* **Aim of the exercise**: Transcribe all of the data below word for word, omitting the pictures.

* **Data under study**:
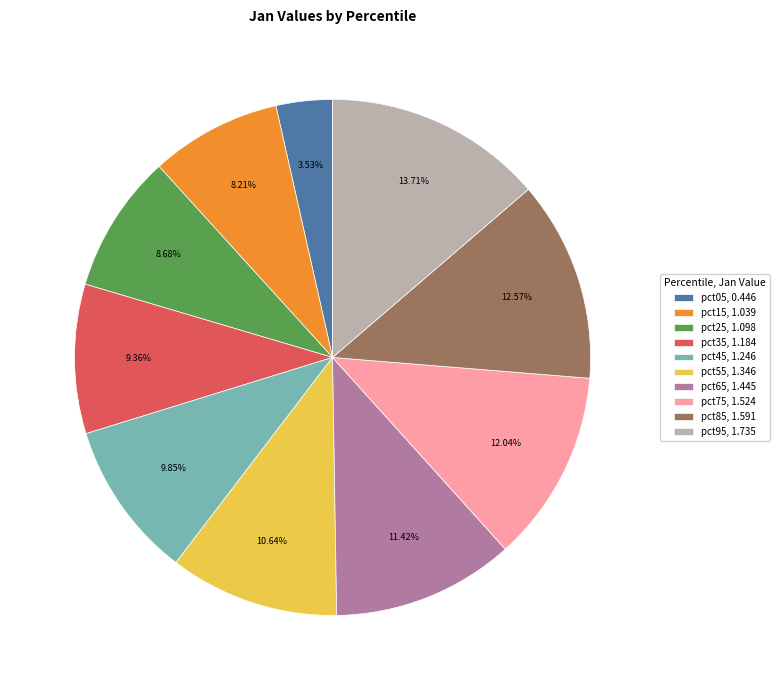

What percentage is the pct45 slice, to the nearest percent?

10%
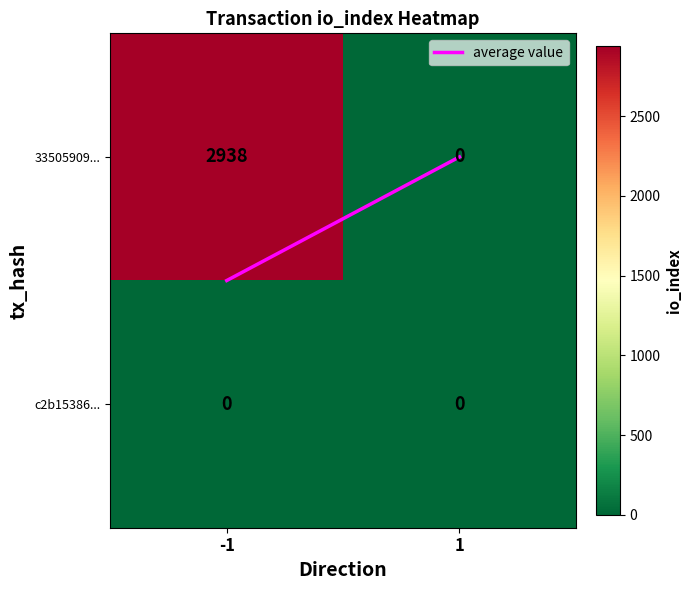

Which series changed the most between -1 and 1?

33505909...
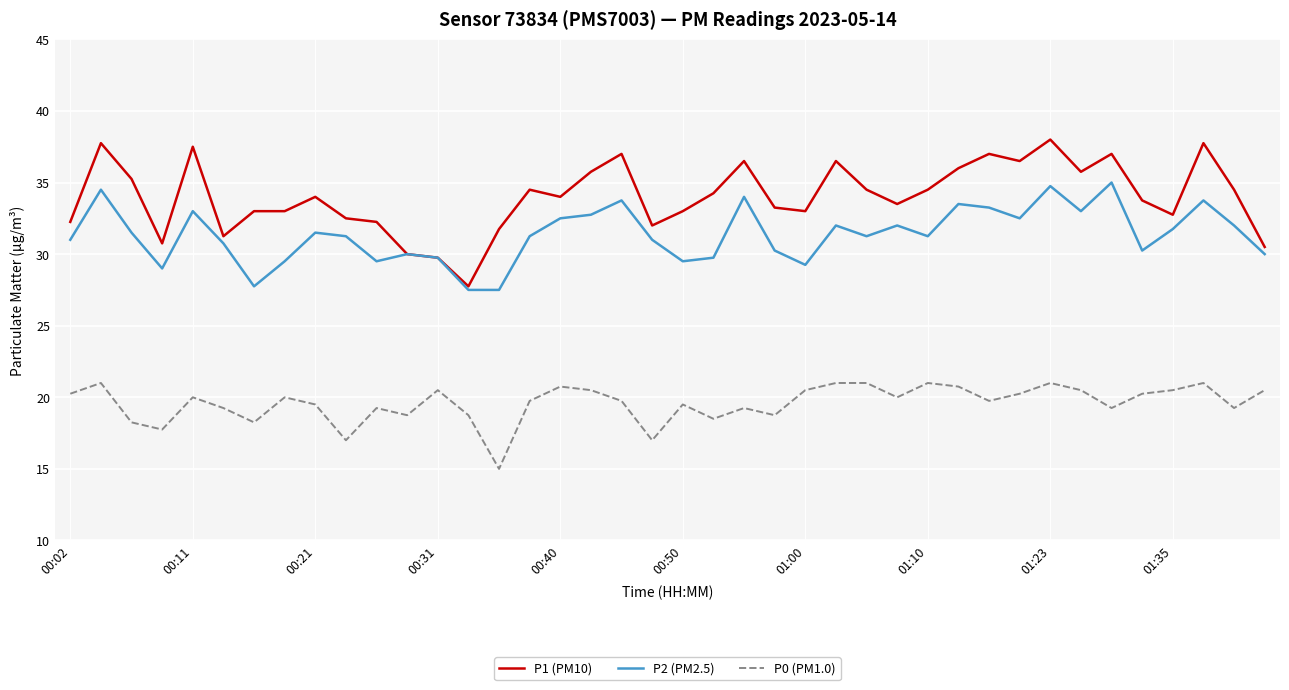

Is this an area chart (filled region under the line)?

No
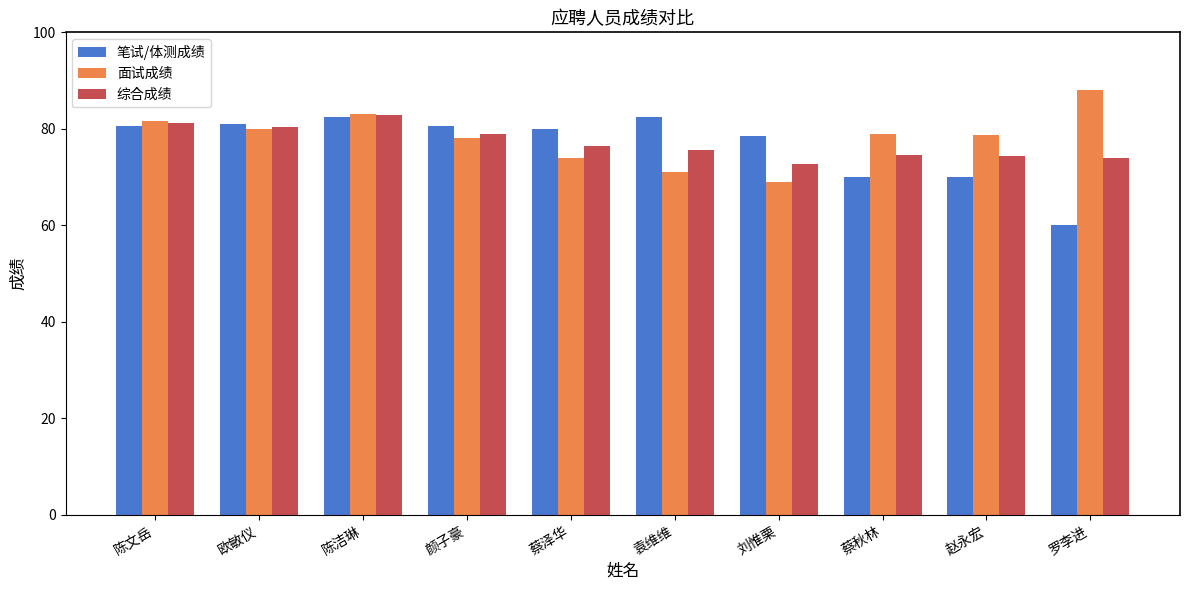

Are the bars horizontal?

No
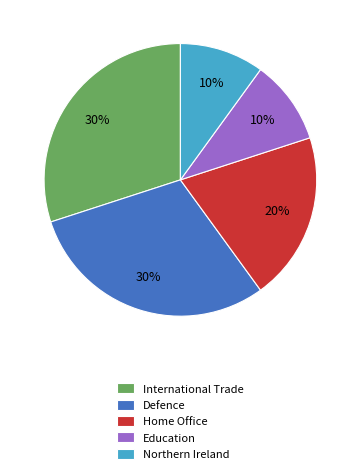

Combined, do Education and Home Office account for over 50%?

No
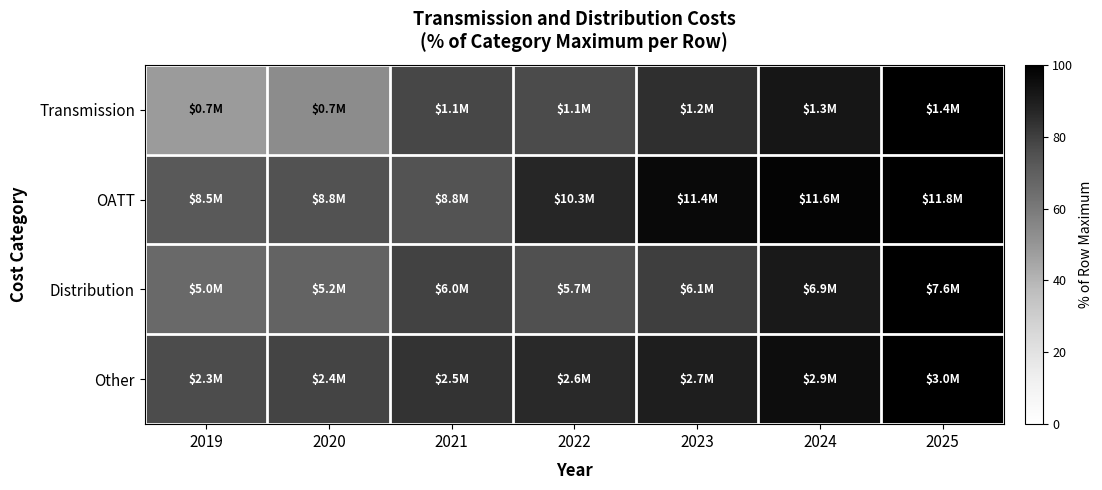

Rank the series by their maximum value, from highest to lowest.

Transmission, OATT, Distribution, Other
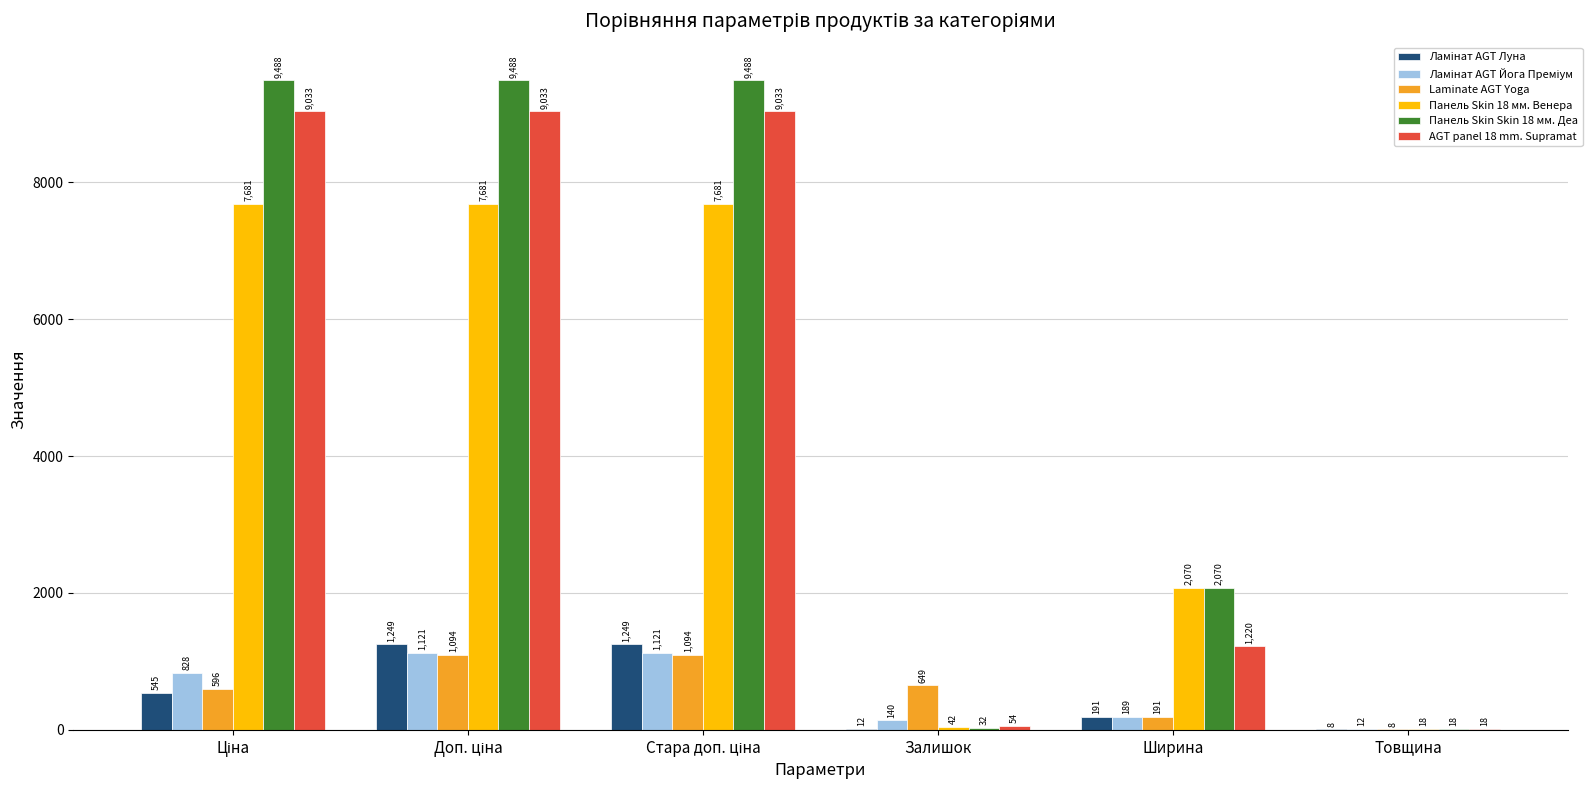

How many categories are shown in the chart?

6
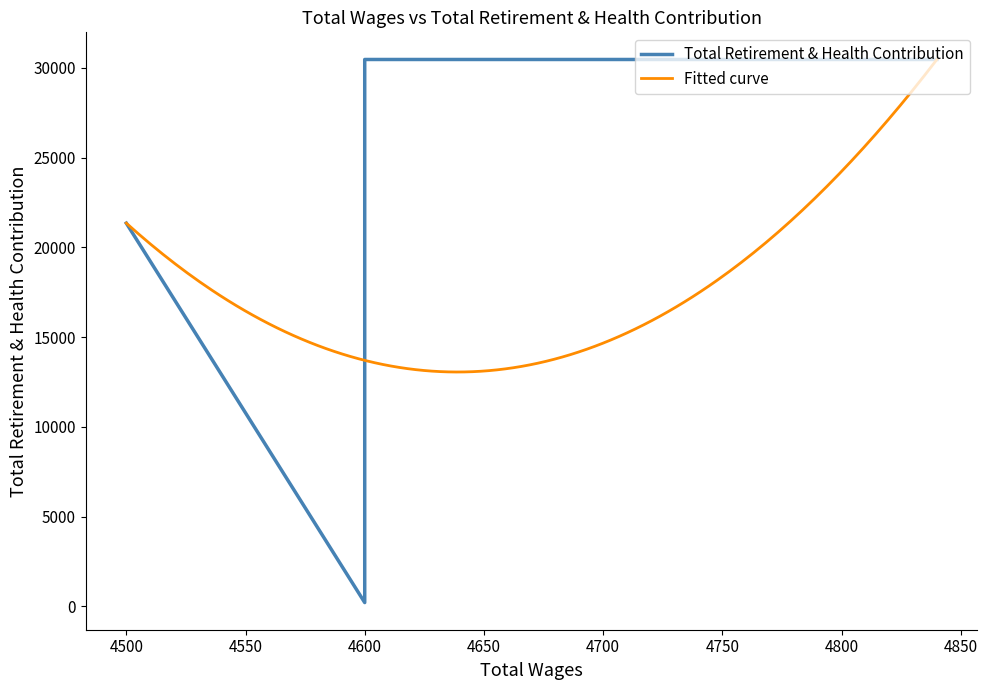

What is the label of the 4th point from the left?

4600.0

* **Task solution**:
What percentage is the pct45 slice, to the nearest percent?

10%

Which series changed the most between -1 and 1?

33505909...

Is this an area chart (filled region under the line)?

No

Are the bars horizontal?

No

Combined, do Education and Home Office account for over 50%?

No

Rank the series by their maximum value, from highest to lowest.

Transmission, OATT, Distribution, Other

How many categories are shown in the chart?

6

What is the label of the 4th point from the left?

4600.0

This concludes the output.